Why Do Wolves Howl? Ferocious Hunters Are Extremely Social Animals With Complex Emotions, Scientists Reveal Secrets to Their Mournful Songs

Skilled and ferocious hunters though they are, wolves, with their strict social hierarchies, have intense and complex relationships with one another, and the reason why they howl may have more to do with emotion than previously thought, NBC News reports, and their songs may sound mournful for a reason.

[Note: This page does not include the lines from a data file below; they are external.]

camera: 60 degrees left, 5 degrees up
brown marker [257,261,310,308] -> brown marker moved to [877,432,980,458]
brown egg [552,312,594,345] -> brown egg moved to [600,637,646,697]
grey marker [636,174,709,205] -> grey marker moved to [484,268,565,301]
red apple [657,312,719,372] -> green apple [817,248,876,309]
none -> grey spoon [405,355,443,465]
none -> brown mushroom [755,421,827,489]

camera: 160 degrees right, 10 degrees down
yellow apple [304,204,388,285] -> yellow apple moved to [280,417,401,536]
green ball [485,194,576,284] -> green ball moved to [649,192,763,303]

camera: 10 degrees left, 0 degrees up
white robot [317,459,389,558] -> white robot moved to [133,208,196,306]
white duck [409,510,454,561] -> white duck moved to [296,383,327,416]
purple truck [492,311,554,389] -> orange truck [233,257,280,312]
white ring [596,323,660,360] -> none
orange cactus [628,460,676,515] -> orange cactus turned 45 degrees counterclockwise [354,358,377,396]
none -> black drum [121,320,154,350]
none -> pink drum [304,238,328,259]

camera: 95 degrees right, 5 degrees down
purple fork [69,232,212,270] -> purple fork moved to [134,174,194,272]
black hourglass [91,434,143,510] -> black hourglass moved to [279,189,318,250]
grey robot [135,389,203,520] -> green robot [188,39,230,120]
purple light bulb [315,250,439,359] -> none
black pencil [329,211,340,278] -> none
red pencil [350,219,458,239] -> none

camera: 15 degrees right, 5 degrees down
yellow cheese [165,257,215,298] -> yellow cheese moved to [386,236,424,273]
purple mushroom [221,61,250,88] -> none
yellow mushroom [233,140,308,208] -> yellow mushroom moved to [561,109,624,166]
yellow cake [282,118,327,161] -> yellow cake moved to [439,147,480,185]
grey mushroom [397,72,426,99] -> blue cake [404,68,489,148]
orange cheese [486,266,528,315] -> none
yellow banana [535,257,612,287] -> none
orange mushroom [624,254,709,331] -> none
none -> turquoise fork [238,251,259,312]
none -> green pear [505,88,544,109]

Researchers observed nine timber wolves living at Austria's Wolf Science Center in an attempt to understand what motivates their famous howls. Friederike Range, an animal behavior researcher at the University of Veterinary Medicine in Vienna and her colleagues took turns separating the wolves from their packs. They then recorded the length and number of howls that accompanied each wolf's exit from the group.

"What exactly their motivation is, we will never know," Range told NBC News, though she emphasized that "there is an emotional response in there, for sure."

When the wolves were separated from their packs, taken for 20 minute walks by the researchers, their pack members began to howl within seconds. However, not all wolves were howled for equally. If a wolf taken for a walk was a pack leader, he or she received many more howls, and if the departed wolf had a special friend in the group, their friend's songs would last for much longer.

What motivates such behavior in wolves?

David Mech, an adjunct professor at the University of Minnesota who has been studying wolves since the late 1950s, compared the howls of wolves to "children calling for their parents when the parents leave" in an email to NBC News. Although Mech was not involved in the latest study, his experience with wolves has led him to believe that howling is more than simply a form of communication, but of conscious strategy as well.

In his 1966 book "The Wolves of Isle Royale," Mech described witnessing the phenomenon first-hand when a pack of 15 wild wolves had been separated from one another after a hunt.

"After howling, the pack was then able to assemble again," Mech said, and indeed, the newest study on wolf howling, published in the journal Current Biology, provides further evidence that wolves use howling to help each other regroup, and like Mech, the researchers strongly suspect the length and number of songs wolves use are emotionally motivated.

The new research further illustrates that wolves are not purely driven by instinct, and have some level of voluntary control over their howling behavior.